Well after pet sitting today, my 4 fur babies, who constantly beg me to take them out in the middle of the day, finally got a taste of why we always walk in the early morning hours(6am -8am) or the evening (6:30 pm – 8 pm). I allowed them to be my dates for an art festival. Guess what they did? They were constantly trying to hide under every table to protect themselves from the heat and sun. Needless to say , our stay wasn’t long . Of course I won’t allow them to die of a heatstroke. I took them home, gave them water, fed them and let them relax in this beautiful cool house.
So what’s your summertime plan with your favorite four legged kids? As humans, during the summertime, we LOVE feeling the heat. Your pets think they will enjoy it too, but what they don’t know, overheating can be dangerous. Well here are some great tips for these hot days summer.
“Heatstroke is by far the greatest concern,” says Andrea Hilden, DVM, a veterinarian with Animal Care Center of Green Valley in Arizona.
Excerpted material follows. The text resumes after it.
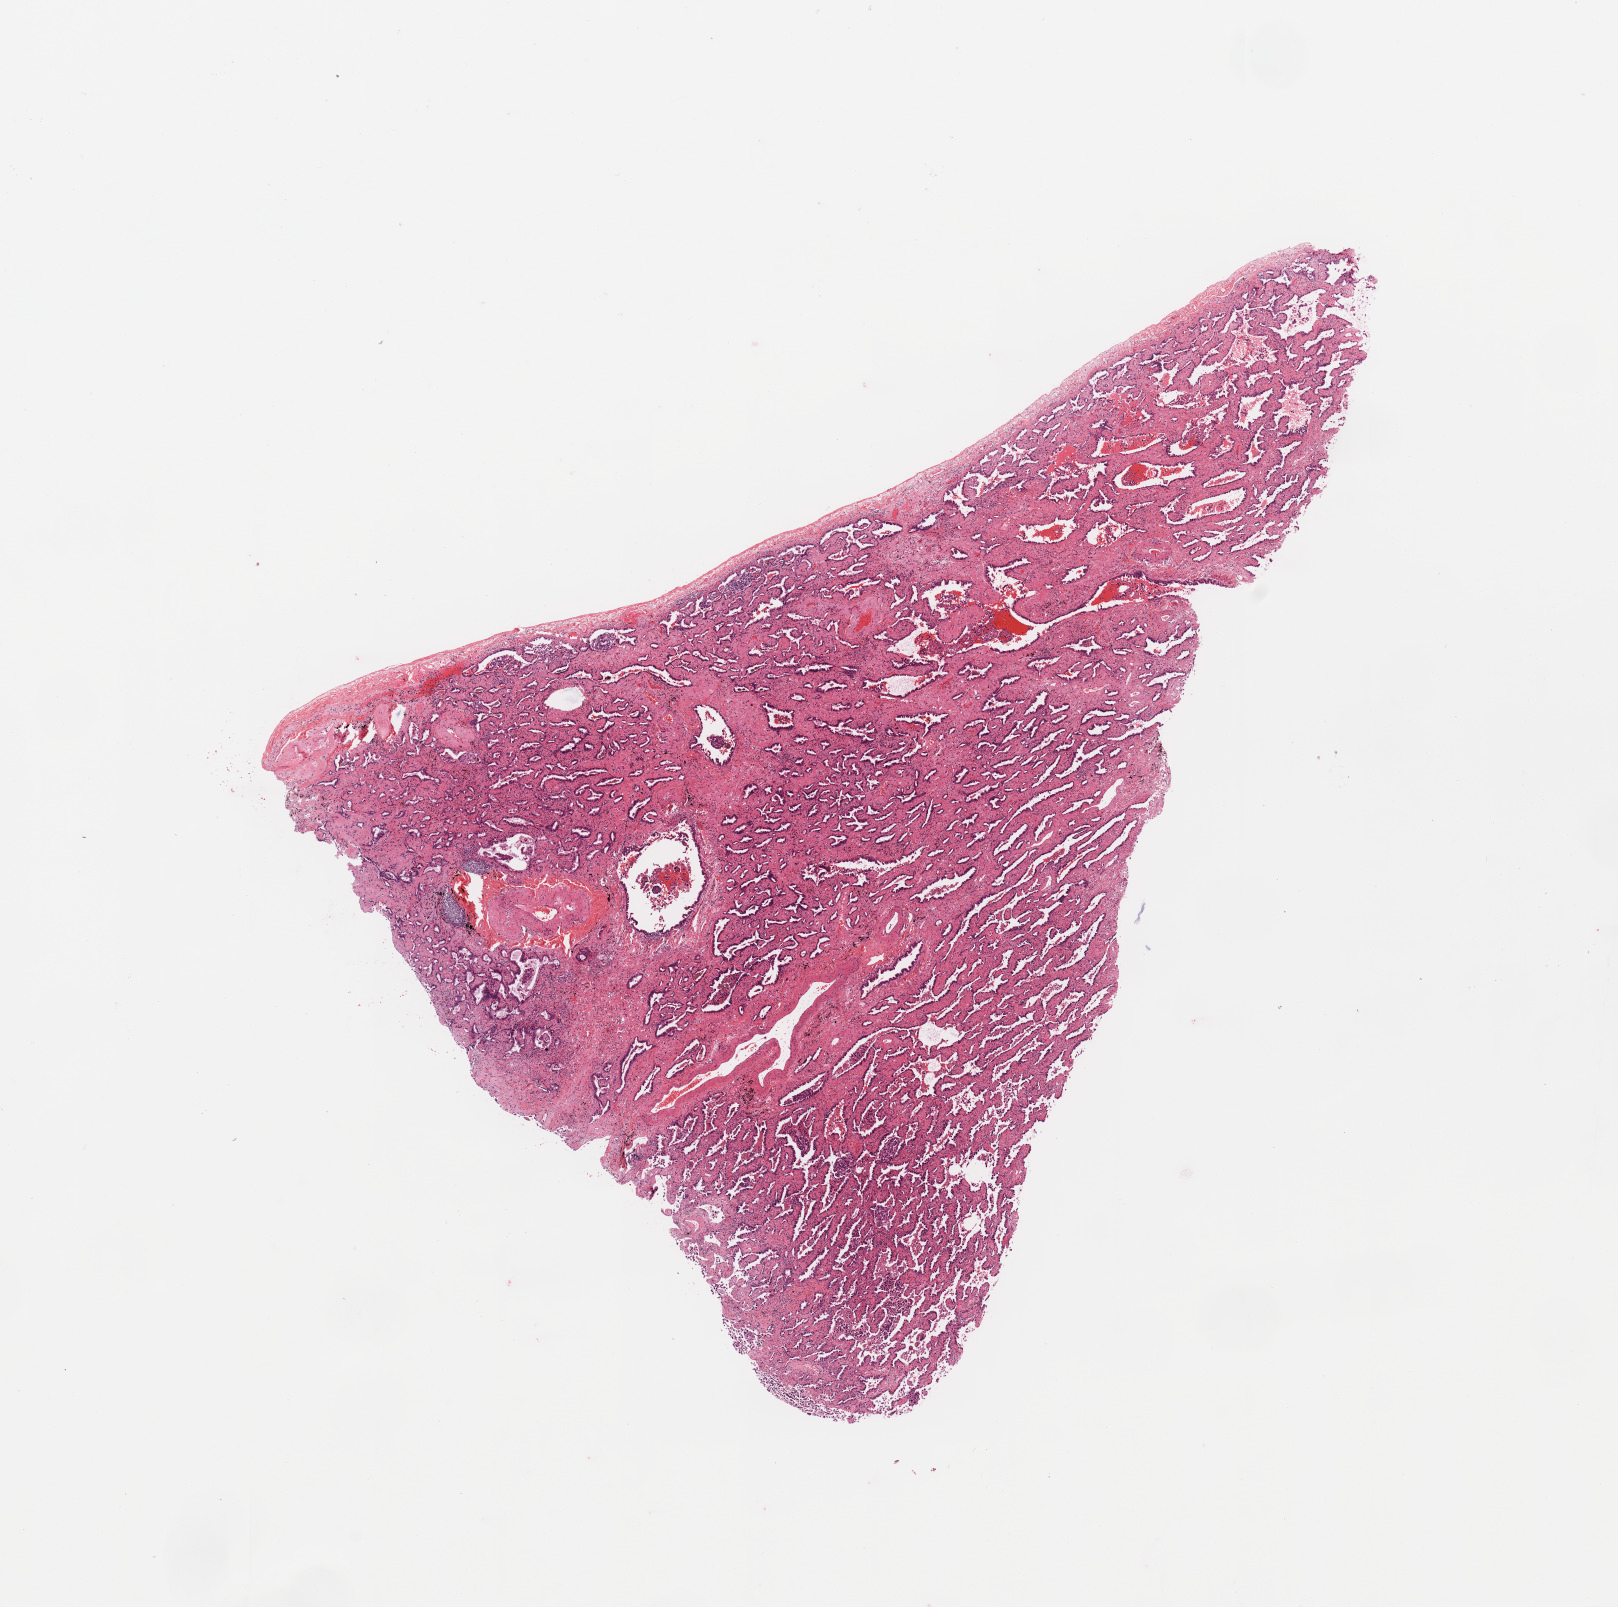
Digitized Hematoxylin and eosin (H&E) stained tissue section (whole slide) — low-resolution overview of the scanned area, about 12.8 x 12.7 mm (acquisition: 20x scan). Tumour tissue sample, sampled site: lung. Male, 76 y/o. Histologic grade: G2 (moderately differentiated). Slide review estimates, as recorded: tumour nuclei 65%, necrosis 5%.
Primary tumour site (as recorded): right upper lobe. Histologic diagnosis: Adenocarcinoma, NOS. AJCC pathologic stage: IA.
A Hebrew University study found that 50% of dogs with heatstroke won’t survive.
Also known as hyperthermia, heatstroke happens when a dog’s body temperature rises above the average 102.5 F and can’t be controlled by normal cooling processes, like panting. Warning signs include fatigue, vomiting, diarrhea, and, at the worst, confusion and seizures. Here’s how to keep your dog cool and healthy all summer long (and even get in a few games of outdoor catch).
Follow The Leader: The Dog’s Lead. The No. 1 sign that a dog’s core temperature is getting too high is fatigue. If you’re out for a hike with your dog on a hot day and he’s searching for every shady spot to lie down in, turn around and carry him home. If you’re worried that he’s overheated, you can use a rectal thermometer to check his temperature when you get home,
Don’t Get Fooled By The Temperature: Dogs can get too hot in weather as low as 80 degrees. Add in humidity and exercise and it could be a recipe for disaster. If you can’t comfortably sit outside for an extended period of time, then don’t let your dog do it, either.
Too Hot to Walk Mid-Day, Change Times: Dogs still need activity in the summer, but it’s best to avoid the hottest parts of the day. Try going early in the morning or late at night after the sun has set. Try the times I suggested earlier: 6 am – 8 am or 6:30 pm – 8 pm.
Believe it or Not, Summertime is not best for a haircut. You may be tempted to shave your pup’s thick hair in an effort to cool him off for the summer, but it could do more harm than good. A dog’s coat provides a buffer to help him regulate his body temperature. A trim won’t help him handle the heat.
Pooch Bored During Mid-Day : All of us have to work and during the day, our fur babies get bored, antsy and lonely. Hire A Pet Sitter. A pet sitter does more than walk the dog. They find creative ways to help your dog release energy, give them companionship and cut down on the loneliness . It is also lessens your stress knowing he is in great care with someone you trust.
Finally, Don’t use ice. If your dog shows signs of heatstroke, wet him down with room temperature water and put him in front of a fan. “Your first instinct might be to pack ice packs around him or cool him off as quickly as possible, but the cold causes his blood vessels to constrict, and when they constrict they can’t [get rid of] heat. At this point, Call your vet and take your dog in right away for treatment.